--- Task directions ---
Count the lines that contain the string "information" in the records beneath, and respond with the number only.

--- The data ---
-=-=-=-=-
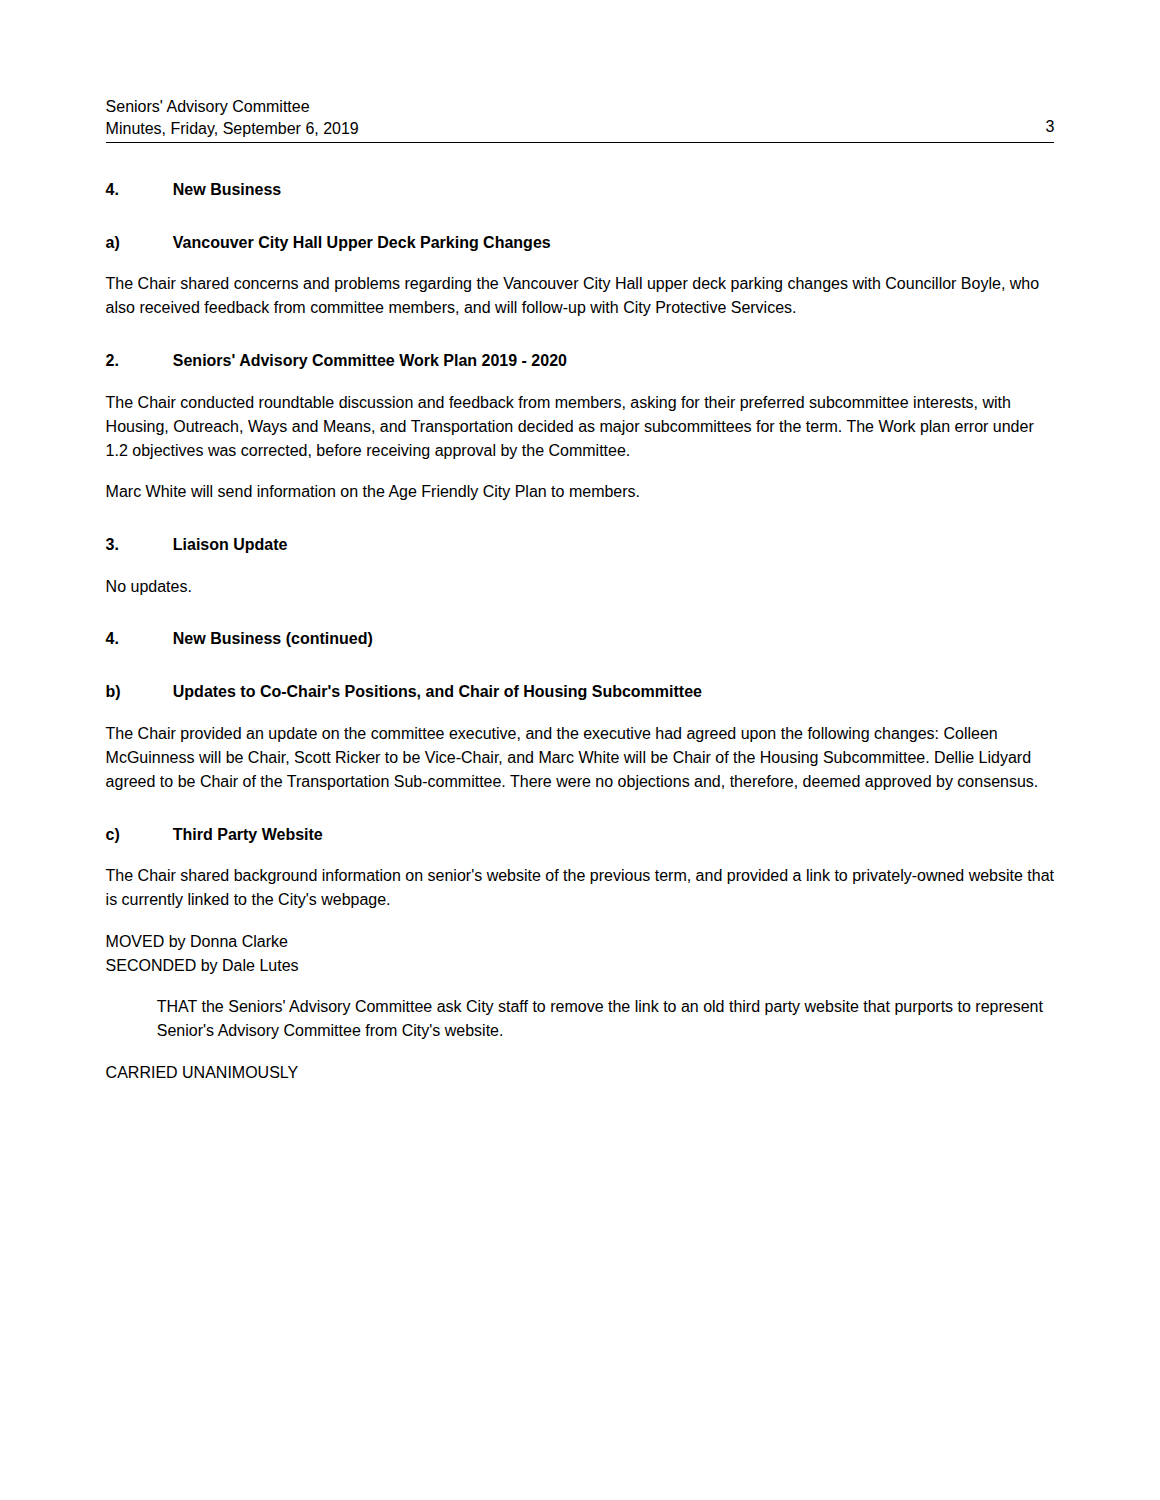Seniors' Advisory Committee
Minutes, Friday, September 6, 2019
3
4. New Business
a) Vancouver City Hall Upper Deck Parking Changes
The Chair shared concerns and problems regarding the Vancouver City Hall upper deck parking changes with Councillor Boyle, who also received feedback from committee members, and will follow-up with City Protective Services.
2. Seniors' Advisory Committee Work Plan 2019 - 2020
The Chair conducted roundtable discussion and feedback from members, asking for their preferred subcommittee interests, with Housing, Outreach, Ways and Means, and Transportation decided as major subcommittees for the term. The Work plan error under 1.2 objectives was corrected, before receiving approval by the Committee.
Marc White will send information on the Age Friendly City Plan to members.
3. Liaison Update
No updates.
4. New Business (continued)
b) Updates to Co-Chair's Positions, and Chair of Housing Subcommittee
The Chair provided an update on the committee executive, and the executive had agreed upon the following changes: Colleen McGuinness will be Chair, Scott Ricker to be Vice-Chair, and Marc White will be Chair of the Housing Subcommittee. Dellie Lidyard agreed to be Chair of the Transportation Sub-committee. There were no objections and, therefore, deemed approved by consensus.
c) Third Party Website
The Chair shared background information on senior's website of the previous term, and provided a link to privately-owned website that is currently linked to the City's webpage.
MOVED by Donna Clarke
SECONDED by Dale Lutes
THAT the Seniors' Advisory Committee ask City staff to remove the link to an old third party website that purports to represent Senior's Advisory Committee from City's website.
CARRIED UNANIMOUSLY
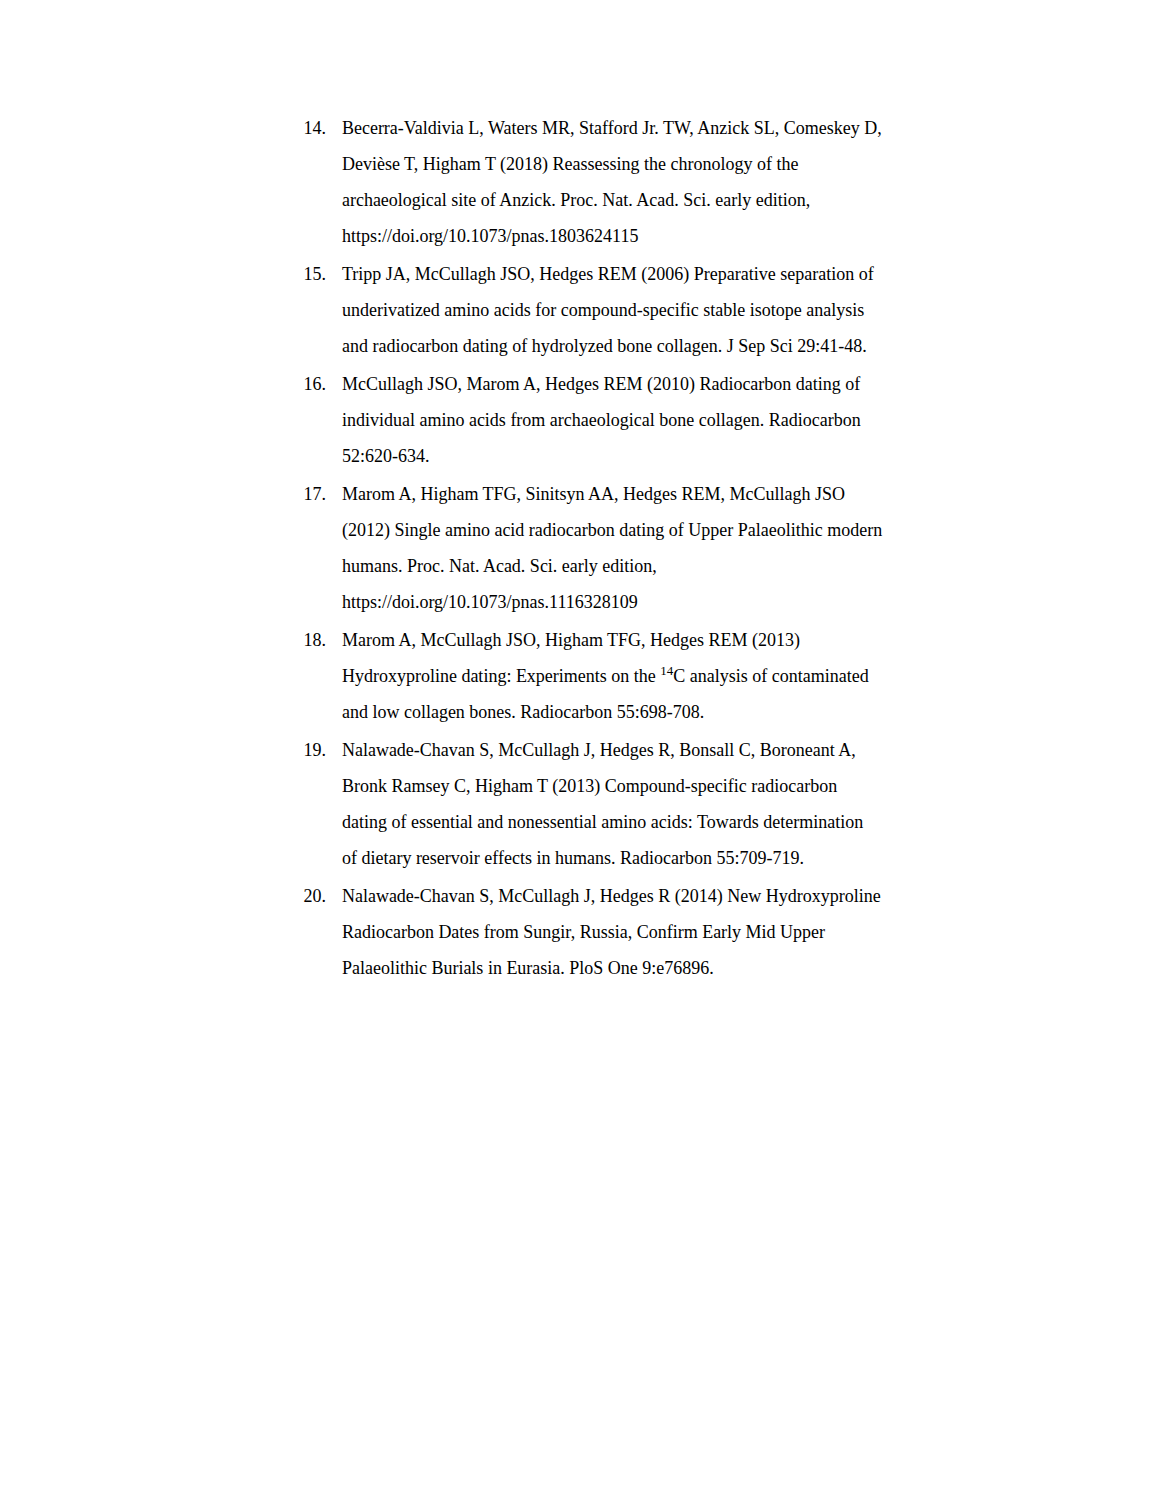Becerra-Valdivia L, Waters MR, Stafford Jr. TW, Anzick SL, Comeskey D, Devièse T, Higham T (2018) Reassessing the chronology of the archaeological site of Anzick. Proc. Nat. Acad. Sci. early edition, https://doi.org/10.1073/pnas.1803624115
Tripp JA, McCullagh JSO, Hedges REM (2006) Preparative separation of underivatized amino acids for compound-specific stable isotope analysis and radiocarbon dating of hydrolyzed bone collagen. J Sep Sci 29:41-48.
McCullagh JSO, Marom A, Hedges REM (2010) Radiocarbon dating of individual amino acids from archaeological bone collagen. Radiocarbon 52:620-634.
Marom A, Higham TFG, Sinitsyn AA, Hedges REM, McCullagh JSO (2012) Single amino acid radiocarbon dating of Upper Palaeolithic modern humans. Proc. Nat. Acad. Sci. early edition, https://doi.org/10.1073/pnas.1116328109
Marom A, McCullagh JSO, Higham TFG, Hedges REM (2013) Hydroxyproline dating: Experiments on the 14C analysis of contaminated and low collagen bones. Radiocarbon 55:698-708.
Nalawade-Chavan S, McCullagh J, Hedges R, Bonsall C, Boroneant A, Bronk Ramsey C, Higham T (2013) Compound-specific radiocarbon dating of essential and nonessential amino acids: Towards determination of dietary reservoir effects in humans. Radiocarbon 55:709-719.
Nalawade-Chavan S, McCullagh J, Hedges R (2014) New Hydroxyproline Radiocarbon Dates from Sungir, Russia, Confirm Early Mid Upper Palaeolithic Burials in Eurasia. PloS One 9:e76896.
-=-=-=-=-
--- Exercise response ---
2